== How to complete this task ==
From the entries that follow, copy every line with the word "CIRCLE".

[Stored items]

= = =

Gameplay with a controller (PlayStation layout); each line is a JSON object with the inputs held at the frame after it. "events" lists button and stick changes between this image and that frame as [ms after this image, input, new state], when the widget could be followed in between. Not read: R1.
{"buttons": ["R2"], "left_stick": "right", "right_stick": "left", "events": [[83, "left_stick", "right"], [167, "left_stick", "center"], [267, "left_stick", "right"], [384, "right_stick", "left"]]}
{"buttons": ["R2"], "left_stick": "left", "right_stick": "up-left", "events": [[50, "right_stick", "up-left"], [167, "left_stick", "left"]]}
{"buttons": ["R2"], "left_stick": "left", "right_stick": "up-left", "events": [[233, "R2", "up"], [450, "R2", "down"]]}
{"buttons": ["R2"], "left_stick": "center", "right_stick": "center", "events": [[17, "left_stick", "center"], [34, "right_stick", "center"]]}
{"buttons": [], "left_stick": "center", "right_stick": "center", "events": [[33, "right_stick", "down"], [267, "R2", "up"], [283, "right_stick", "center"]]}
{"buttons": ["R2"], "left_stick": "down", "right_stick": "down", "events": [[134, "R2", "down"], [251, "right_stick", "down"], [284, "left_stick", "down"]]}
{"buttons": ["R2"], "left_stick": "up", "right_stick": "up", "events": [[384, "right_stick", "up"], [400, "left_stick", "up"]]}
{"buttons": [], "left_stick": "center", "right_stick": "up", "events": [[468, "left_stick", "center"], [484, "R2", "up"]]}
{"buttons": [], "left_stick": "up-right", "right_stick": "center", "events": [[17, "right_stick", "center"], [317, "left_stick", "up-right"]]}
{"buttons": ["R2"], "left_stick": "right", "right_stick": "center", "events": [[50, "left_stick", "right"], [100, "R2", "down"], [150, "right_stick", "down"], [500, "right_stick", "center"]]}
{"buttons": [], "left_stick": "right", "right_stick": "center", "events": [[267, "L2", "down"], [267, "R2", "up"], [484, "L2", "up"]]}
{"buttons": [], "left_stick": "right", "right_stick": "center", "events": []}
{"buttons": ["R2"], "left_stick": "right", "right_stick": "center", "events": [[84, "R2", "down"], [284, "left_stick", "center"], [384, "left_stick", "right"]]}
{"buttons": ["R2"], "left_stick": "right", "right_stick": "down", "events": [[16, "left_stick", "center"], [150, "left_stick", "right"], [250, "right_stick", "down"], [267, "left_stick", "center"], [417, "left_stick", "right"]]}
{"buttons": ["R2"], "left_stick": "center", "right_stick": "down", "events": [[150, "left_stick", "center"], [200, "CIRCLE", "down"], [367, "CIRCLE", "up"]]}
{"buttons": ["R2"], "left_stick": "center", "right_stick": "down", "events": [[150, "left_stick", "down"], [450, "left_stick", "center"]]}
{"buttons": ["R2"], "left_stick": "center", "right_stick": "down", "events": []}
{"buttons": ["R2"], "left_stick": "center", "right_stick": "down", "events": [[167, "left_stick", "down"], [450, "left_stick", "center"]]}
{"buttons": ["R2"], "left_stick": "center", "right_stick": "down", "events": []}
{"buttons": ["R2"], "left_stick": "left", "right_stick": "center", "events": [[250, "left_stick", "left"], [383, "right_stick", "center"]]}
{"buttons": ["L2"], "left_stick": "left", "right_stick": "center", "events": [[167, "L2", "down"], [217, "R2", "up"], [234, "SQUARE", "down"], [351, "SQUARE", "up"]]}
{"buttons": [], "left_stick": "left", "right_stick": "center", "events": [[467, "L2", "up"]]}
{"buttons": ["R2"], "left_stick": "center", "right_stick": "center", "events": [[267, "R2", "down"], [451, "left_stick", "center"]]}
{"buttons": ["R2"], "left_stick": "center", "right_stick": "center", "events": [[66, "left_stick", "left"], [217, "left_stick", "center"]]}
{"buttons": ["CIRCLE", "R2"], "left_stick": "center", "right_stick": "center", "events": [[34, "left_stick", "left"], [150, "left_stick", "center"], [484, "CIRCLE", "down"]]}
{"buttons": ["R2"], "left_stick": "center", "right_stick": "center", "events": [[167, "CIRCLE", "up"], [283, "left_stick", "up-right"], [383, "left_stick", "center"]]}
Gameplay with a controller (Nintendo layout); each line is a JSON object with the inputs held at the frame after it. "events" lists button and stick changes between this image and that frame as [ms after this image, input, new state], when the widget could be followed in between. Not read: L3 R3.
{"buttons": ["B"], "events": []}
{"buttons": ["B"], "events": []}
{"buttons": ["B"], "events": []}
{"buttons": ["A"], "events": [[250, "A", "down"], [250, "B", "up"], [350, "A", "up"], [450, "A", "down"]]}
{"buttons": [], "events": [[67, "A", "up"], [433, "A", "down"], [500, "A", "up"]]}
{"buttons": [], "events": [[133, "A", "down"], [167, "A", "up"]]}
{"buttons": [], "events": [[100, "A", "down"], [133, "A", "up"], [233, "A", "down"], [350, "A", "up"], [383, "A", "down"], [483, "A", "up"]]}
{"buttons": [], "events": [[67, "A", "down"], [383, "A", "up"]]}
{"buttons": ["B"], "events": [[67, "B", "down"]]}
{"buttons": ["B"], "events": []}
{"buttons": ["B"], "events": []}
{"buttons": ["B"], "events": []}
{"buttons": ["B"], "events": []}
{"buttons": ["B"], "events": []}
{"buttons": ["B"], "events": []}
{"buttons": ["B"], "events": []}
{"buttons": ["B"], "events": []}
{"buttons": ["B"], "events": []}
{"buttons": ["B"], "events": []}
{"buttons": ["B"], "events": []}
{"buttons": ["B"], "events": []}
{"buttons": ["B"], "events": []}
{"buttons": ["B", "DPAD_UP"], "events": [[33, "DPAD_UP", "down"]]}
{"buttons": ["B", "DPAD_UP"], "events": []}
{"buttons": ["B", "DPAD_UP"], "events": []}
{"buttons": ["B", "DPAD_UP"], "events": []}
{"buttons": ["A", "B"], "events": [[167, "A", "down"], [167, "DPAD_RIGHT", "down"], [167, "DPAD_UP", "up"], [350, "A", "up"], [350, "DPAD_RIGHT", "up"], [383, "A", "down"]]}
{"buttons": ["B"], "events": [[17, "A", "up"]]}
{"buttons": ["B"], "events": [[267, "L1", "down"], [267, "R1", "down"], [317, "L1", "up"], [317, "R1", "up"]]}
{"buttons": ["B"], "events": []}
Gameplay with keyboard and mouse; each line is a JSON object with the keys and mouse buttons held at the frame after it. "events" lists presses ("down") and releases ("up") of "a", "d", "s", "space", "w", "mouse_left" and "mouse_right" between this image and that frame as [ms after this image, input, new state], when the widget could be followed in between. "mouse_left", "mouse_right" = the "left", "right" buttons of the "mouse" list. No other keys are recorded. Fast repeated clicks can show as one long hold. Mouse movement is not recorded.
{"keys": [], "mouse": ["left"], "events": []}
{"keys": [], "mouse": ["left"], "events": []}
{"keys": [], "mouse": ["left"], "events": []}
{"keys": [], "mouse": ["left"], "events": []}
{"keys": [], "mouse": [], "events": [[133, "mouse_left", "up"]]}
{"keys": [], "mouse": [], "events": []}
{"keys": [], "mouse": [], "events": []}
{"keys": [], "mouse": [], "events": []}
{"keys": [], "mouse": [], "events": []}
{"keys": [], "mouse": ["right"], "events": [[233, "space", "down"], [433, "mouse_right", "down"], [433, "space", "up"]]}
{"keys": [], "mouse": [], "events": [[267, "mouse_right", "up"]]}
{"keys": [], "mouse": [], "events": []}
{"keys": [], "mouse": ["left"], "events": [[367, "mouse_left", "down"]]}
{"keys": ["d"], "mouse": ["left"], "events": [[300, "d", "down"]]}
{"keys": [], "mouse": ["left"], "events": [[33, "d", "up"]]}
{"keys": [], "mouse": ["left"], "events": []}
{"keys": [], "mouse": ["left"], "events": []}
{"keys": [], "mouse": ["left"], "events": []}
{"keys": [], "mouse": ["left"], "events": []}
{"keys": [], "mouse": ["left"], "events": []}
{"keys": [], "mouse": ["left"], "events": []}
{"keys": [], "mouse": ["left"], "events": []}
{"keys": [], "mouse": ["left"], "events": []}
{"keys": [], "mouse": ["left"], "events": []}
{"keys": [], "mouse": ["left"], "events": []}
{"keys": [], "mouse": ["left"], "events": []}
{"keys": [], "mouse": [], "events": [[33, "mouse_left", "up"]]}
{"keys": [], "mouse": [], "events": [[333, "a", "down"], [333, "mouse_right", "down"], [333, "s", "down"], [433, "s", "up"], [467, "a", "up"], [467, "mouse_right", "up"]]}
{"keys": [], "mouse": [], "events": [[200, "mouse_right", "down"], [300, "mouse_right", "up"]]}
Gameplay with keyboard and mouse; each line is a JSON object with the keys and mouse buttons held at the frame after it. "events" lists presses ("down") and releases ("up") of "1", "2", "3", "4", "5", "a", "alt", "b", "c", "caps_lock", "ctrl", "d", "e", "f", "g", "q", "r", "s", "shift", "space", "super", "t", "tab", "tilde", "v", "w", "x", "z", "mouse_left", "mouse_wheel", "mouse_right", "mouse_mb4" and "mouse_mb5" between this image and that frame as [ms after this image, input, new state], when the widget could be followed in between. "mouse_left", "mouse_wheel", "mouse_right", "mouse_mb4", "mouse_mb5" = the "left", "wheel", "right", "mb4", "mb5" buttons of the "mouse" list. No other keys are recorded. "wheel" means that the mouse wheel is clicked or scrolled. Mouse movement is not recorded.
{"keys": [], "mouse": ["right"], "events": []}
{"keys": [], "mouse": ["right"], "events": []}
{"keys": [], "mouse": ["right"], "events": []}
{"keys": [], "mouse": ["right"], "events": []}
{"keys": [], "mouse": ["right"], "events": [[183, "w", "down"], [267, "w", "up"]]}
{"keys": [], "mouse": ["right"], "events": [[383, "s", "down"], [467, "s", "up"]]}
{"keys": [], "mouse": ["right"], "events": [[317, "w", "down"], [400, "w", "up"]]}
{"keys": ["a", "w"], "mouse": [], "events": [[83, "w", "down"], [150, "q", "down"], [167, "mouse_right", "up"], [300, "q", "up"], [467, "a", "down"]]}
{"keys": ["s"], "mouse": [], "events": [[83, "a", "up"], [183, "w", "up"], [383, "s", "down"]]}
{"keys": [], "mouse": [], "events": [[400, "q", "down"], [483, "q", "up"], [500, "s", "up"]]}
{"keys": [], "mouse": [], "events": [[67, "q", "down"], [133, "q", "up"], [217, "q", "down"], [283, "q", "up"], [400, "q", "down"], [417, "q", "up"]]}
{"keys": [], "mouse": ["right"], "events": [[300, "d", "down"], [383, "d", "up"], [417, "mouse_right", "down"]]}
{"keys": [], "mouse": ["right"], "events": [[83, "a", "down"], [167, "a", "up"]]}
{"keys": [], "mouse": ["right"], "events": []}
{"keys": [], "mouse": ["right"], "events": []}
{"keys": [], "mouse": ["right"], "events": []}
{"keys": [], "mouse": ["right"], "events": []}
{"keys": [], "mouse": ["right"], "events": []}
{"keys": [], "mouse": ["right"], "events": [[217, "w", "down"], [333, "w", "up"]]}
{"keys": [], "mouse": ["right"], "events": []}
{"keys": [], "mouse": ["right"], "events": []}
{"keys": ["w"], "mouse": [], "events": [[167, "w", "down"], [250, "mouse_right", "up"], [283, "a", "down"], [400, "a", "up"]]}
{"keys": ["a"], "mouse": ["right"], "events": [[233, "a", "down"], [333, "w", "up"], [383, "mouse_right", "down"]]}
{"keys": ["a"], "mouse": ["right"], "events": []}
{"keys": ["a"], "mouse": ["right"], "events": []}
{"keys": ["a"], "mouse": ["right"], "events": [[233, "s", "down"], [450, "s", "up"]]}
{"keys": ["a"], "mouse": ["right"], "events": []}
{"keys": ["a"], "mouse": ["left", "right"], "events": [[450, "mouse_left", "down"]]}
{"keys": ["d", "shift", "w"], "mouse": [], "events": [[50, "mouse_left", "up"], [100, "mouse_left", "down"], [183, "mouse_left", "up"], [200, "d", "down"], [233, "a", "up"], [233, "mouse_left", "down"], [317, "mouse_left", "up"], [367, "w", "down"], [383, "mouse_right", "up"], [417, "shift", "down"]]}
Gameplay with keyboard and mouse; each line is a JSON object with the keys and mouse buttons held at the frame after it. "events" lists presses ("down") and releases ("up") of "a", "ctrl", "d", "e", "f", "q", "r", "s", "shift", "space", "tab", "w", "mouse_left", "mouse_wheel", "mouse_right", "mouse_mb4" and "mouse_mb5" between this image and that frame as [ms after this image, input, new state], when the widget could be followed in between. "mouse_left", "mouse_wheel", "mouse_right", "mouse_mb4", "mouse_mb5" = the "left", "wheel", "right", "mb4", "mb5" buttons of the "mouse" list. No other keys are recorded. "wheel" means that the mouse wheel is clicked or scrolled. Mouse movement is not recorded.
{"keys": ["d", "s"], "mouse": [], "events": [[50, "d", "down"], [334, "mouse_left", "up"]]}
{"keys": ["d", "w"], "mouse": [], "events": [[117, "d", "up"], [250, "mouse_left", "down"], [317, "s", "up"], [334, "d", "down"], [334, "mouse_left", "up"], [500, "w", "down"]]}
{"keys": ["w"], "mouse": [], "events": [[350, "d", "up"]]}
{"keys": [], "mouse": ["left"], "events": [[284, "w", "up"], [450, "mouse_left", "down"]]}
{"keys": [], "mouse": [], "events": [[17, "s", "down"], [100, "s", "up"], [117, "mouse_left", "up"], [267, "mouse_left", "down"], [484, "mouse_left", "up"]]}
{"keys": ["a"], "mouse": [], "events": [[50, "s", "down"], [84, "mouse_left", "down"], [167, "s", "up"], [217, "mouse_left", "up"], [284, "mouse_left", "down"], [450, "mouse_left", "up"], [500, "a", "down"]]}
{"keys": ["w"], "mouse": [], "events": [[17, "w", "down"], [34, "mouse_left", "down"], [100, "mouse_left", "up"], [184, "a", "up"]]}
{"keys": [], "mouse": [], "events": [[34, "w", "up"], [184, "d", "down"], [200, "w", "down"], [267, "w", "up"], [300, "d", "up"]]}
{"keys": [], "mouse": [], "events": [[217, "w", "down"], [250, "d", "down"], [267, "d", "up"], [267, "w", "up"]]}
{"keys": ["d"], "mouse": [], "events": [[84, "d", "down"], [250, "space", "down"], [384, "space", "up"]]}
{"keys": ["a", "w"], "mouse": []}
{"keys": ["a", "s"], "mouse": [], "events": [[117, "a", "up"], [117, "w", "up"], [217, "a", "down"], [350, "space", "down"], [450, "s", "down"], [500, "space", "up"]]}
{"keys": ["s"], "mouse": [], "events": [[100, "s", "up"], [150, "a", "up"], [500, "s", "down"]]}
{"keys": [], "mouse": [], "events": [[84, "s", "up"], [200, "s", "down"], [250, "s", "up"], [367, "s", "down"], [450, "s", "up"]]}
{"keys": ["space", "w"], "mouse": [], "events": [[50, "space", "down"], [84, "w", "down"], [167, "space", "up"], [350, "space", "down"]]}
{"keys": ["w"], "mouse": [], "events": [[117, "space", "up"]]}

= = =

== Reply to the exercise ==
{"buttons": ["R2"], "left_stick": "center", "right_stick": "down", "events": [[150, "left_stick", "center"], [200, "CIRCLE", "down"], [367, "CIRCLE", "up"]]}
{"buttons": ["CIRCLE", "R2"], "left_stick": "center", "right_stick": "center", "events": [[34, "left_stick", "left"], [150, "left_stick", "center"], [484, "CIRCLE", "down"]]}
{"buttons": ["R2"], "left_stick": "center", "right_stick": "center", "events": [[167, "CIRCLE", "up"], [283, "left_stick", "up-right"], [383, "left_stick", "center"]]}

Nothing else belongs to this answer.